Penulis : Medry | Editor : Evandry
MALINAU, PIJARMALINAU.COM – Komitmen Pemerintah Kabupaten Malinau dalam menghadirkan perlindungan sosial bagi masyarakat kembali ditunjukkan di bawah kepemimpinan Bupati Malinau Wempi W. Mawa, SE., MH.
Dalam apel gabungan Korpri di halaman Kantor Bupati Malinau, Jumat (17/7/2026), Bupati Wempi menyerahkan santunan kematian kepada 12 ahli waris peserta BPJS Ketenagakerjaan.
Penyerahan tersebut tidak hanya menjadi bentuk kepedulian kepada keluarga pekerja yang ditinggalkan, tetapi juga memperlihatkan upaya Pemkab Malinau membangun daerah yang memberikan rasa aman bagi seluruh pekerja, termasuk pekerja non-ASN, pekerja informal, petani, pedagang hingga pekerja lepas.
Kepala BPJS Ketenagakerjaan Cabang Malinau, Masbuki, mengatakan santunan yang diberikan merupakan manfaat nyata dari kepesertaan jaminan sosial ketenagakerjaan.
“Manfaatnya sangat besar. Jika peserta meninggal dunia, ahli waris akan menerima santunan. Kalau mengalami kecelakaan kerja, seluruh biaya pengobatan sampai sembuh ditanggung,” kata Masbuki.
Ia menjelaskan, BPJS Ketenagakerjaan memiliki lima program perlindungan, yakni Jaminan Kecelakaan Kerja, Jaminan Kematian, Jaminan Hari Tua, Jaminan Pensiun dan Jaminan Kehilangan Pekerjaan.
Sepanjang tahun lalu, tercatat 13 pekerja non-ASN di Kabupaten Malinau meninggal dunia. Masing-masing ahli waris menerima santunan sebesar Rp42 juta sesuai ketentuan yang berlaku.
Di bawah kepemimpinan Bupati Wempi, Pemkab Malinau bersama BPJS Ketenagakerjaan kini menargetkan cakupan perlindungan terhadap 24 ribu pekerja. Target tersebut menjadi bagian dari kesepakatan pemerintah daerah bersama Kementerian Dalam Negeri.
Untuk mencapai target itu, kolaborasi terus diperkuat bersama sejumlah organisasi perangkat daerah, antara lain Dinas Ketenagakerjaan, Dinas Perindustrian dan Perdagangan, serta Dinas Penanaman Modal dan Pelayanan Terpadu Satu Pintu.
Langkah tersebut menunjukkan bahwa pembangunan di Kabupaten Malinau tidak hanya diarahkan pada pembangunan infrastruktur, tetapi juga pada perlindungan dan peningkatan kesejahteraan masyarakat.
Masbuki berharap dukungan Pemkab Malinau dapat terus diperluas, terutama melalui pembiayaan APBD bagi pekerja rentan yang masuk kategori desil 1 hingga 5. Saat ini, pekerja yang kepesertaannya dibiayai pemerintah daerah masih sekitar 500 orang.

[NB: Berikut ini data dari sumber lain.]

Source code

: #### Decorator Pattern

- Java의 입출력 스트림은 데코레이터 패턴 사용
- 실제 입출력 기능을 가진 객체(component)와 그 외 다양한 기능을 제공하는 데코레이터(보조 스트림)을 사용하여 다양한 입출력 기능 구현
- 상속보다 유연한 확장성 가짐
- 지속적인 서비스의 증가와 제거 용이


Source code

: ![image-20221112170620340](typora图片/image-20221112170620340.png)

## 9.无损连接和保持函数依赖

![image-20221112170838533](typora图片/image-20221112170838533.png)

BPJS Ketenagakerjaan juga mendorong agar kepesertaan menjadi salah satu persyaratan dalam proses perizinan usaha, disertai sosialisasi hingga ke tingkat desa.
Menurut Masbuki, seluruh pekerja memiliki hak untuk mendapatkan perlindungan. Pekerja yang memiliki hubungan kerja wajib didaftarkan oleh perusahaan, sedangkan pekerja mandiri dapat mendaftarkan diri secara langsung.
Bagi pekerja informal, iuran dua program dasar, yakni Jaminan Kecelakaan Kerja dan Jaminan Kematian, sebelumnya sebesar Rp16.800 per bulan. Melalui kebijakan potongan iuran pemerintah pusat, jumlah tersebut menjadi Rp8.400 per bulan.
Melalui perluasan perlindungan ini, Malinau terus memperkuat citranya sebagai daerah perbatasan yang tidak hanya maju dalam pembangunan, tetapi juga hadir melindungi para pekerja dan keluarganya.